Read a chapter of the UNESCO Science Report on this issue

UNESCO’s new Science Report, The Race against Time for Smarter Development includes The integration of refugee and displaced scientists creates a win–win situation.

Written by Peter McGrath, Coordinator of the InterAcademy Partnership (IAP) and the TWAS Science Policy/Science Diplomacy programme, and Edward W. Lempinen, a writer and media relations specialist at the University of California, Berkeley (USA) and former public information officer for TWAS, this chapter sheds some light on scientific communities affected by war, repression and dislocation.

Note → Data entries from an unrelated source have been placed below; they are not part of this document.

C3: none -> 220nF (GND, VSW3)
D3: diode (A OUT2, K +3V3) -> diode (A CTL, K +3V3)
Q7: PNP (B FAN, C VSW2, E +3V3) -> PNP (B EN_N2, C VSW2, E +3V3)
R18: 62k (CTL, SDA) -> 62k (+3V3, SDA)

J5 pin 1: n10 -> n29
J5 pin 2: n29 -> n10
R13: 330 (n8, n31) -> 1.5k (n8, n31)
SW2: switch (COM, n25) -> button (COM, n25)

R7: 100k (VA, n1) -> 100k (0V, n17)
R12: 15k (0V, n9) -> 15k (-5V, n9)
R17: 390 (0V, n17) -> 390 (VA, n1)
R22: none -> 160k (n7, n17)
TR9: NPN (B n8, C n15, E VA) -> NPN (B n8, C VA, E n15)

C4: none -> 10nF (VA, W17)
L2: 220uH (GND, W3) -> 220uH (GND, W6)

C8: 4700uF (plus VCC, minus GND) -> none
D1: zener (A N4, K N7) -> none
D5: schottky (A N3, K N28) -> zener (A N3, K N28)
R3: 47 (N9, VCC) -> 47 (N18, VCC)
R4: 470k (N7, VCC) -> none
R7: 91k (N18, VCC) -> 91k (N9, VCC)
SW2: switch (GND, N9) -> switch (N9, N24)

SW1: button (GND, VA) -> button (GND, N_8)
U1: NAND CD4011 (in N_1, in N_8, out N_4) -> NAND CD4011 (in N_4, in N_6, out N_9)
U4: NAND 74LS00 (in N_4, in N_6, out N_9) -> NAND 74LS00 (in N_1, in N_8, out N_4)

The article (you can read it in full by downloading a PDF here) includes the series of practical recommendations for different sectors of society discussed during a March 2017 workshop run by TWAS, the Euro-Mediterranean University and the Italian Istituto nazionale di oceanografia e di geofisica sperimentale (OGS).

In particular, the workshop recommended that host governments:

  • accelerate approval of applications for visa and asylum to facilitate the social and professional integration of scientists;
  • offer employment and career counselling
  • establish a focal point or welcome office that can guide and advise newly arrived scientists; and
  • develop an Internet-based clearing house that collects available opportunities for affected scientists and allows affected scientists to post their biodata and research interests for browsing by host institutions.

It also recommended that research funding agencies:

  • establish grant programmes (with rapid processing times) to help universities, research centres, teaching hospitals and other science-related institutions to employ qualified scientists with a level of remuneration enabling them to support their families; and
  • provide ring-fenced funds for joint academic projects involving refugees and other displaced scientists.

"The workshop also recommended motivating international donors and development banks and other funding entities to help rebuild and invest in the type of scientific and research infrastructure that would be essential to encourage the return of qualified personnel to their home countries, once it was safe for them to do so, thereby stimulating brain circulation rather than brain drain," authors added.

The article stresses also the fact that three major international scientific organizations – TWAS, IAP and the International Science Council (ISC) – are now addressing this issue by working on the Science In Exile project.

"The scientific community can take the lead on this issue by serving as a model for what must be a co-ordinated, holistic response. In fact, we would argue that the global scientific community is duty-bound to do more for its vulnerable colleagues" authors wrote.